The country’s supply of rice will likely be stable for the remainder of 2022, but the Federation of Free Farmers (FFF) urged the government to quickly implement measures to boost agricultural production and anticipate external factors that may affect food supply and prices in 2023.
In a message to the Inquirer, Raul Montemayor, national manager of FFF, said “we will end 2022 with still around 60 days’ supply,” referring to the national rice buffer stock, which amounts to around two million metric tons every year.
Under the rice tariffication law, the national rice buffer stock can only be bought from local farmers, but under the Duterte administration, the National Food Administration was allocated only enough funds for 300,000 MT, good only for a week.
Aside from the measly buffer stock, external factors, such as the depreciation of the peso, India’s imposition of a rice export tax to control inflation and increased demand from other countries, may also affect the country’s rice stocks.
Montemayor’s brother, former Agriculture Secretary Leonardo Montemayor, who is FFF chair, conceded that there is usually a carryover stock that lasts until just before the March harvest.
The Department of Agriculture said earlier that the prices of food items, specifically rice and vegetables, might jack up by 15 to 20 percent as the rice-producing region of Central Luzon was hit hard by Supertyphoon “Karding” (See related story on Page A6).
It affected the livelihood of 103,552 farmers and fishers in the regions of Cordillera, Ilocos, Cagayan Valley, Central Luzon, Calabarzon, Bicol and Western Visayas.
With the typhoon’s damage to the essential agriculture sector nearing the P3 billion mark, FFF national president Dioscoro Granada asked the government to expedite the release of financial assistance to affected agricultural producers.
The FFF estimated that around P7.7 billion from excess rice tariff collections in 2020 have been made available as income subsidies for last year alone under the Rice Farmers Financial Assistance Program.
Of which, the Development Bank of the Philippines has met its distribution target of about P5.6 billion for approximately 1 million farmers.

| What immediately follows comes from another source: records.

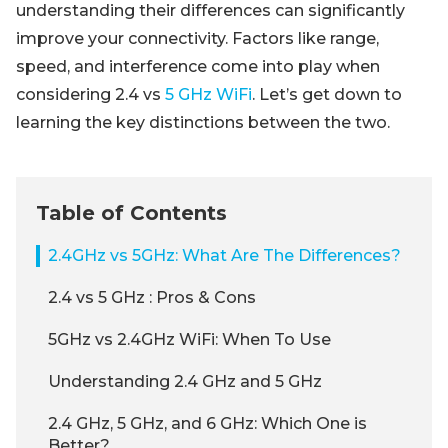
understanding their differences can significantly
improve your connectivity. Factors like range,
speed, and interference come into play when
considering 2.4 vs
5 GHz WiFi
. Let’s get down to
learning the key distinctions between the two.
Table of Contents
2.4GHz vs 5GHz: What Are The Differences?
2.4 vs 5 GHz : Pros & Cons
5GHz vs 2.4GHz WiFi: When To Use
Understanding 2.4 GHz and 5 GHz
2.4 GHz, 5 GHz, and 6 GHz: Which One is
Better?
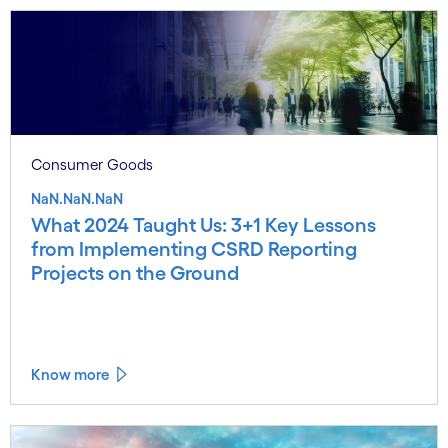
Consumer Goods
NaN.NaN.NaN
What 2024 Taught Us: 3+1 Key Lessons
from Implementing CSRD Reporting
Projects on the Ground
Know more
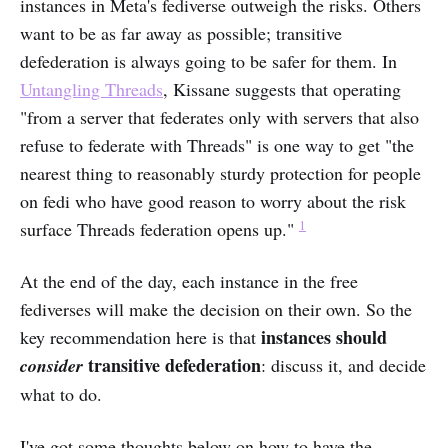
instances in Meta's fediverse outweigh the risks. Others
want to be as far away as possible; transitive
defederation is always going to be safer for them. In
Untangling Threads
, Kissane suggests that operating
"from a server that federates only with servers that also
refuse to federate with Threads" is one way to get "the
nearest thing to reasonably sturdy protection for people
on fedi who have good reason to worry about the risk
1
surface Threads federation opens up."
At the end of the day, each instance in the free
fediverses will make the decision on their own. So the
instances should
key recommendation here is that
transitive defederation
consider
: discuss it, and decide
what to do.
I've got some thoughts below on how to have the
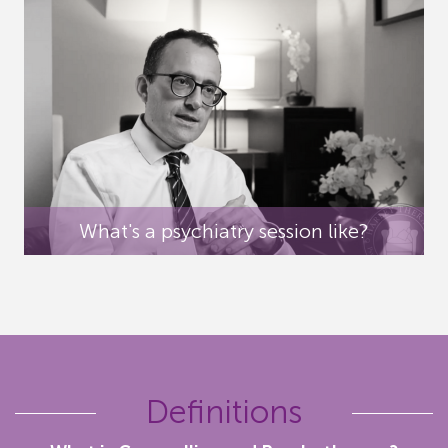
What's a psychiatry session like?
Definitions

“In contrast, the Land Bank [of the Philippines] has rolled out a mere 5 percent of its P2.1 billion allocation for its assigned 400,000 farmers,” Granada said.
Anacleto Mejares, secretary general of FFF, also pressed the Marcos administration to eliminate the “kinks” in the ongoing distribution of P500 million worth of fuel subsidies for 69,000 fishers and 69,000 corn farmers nationwide.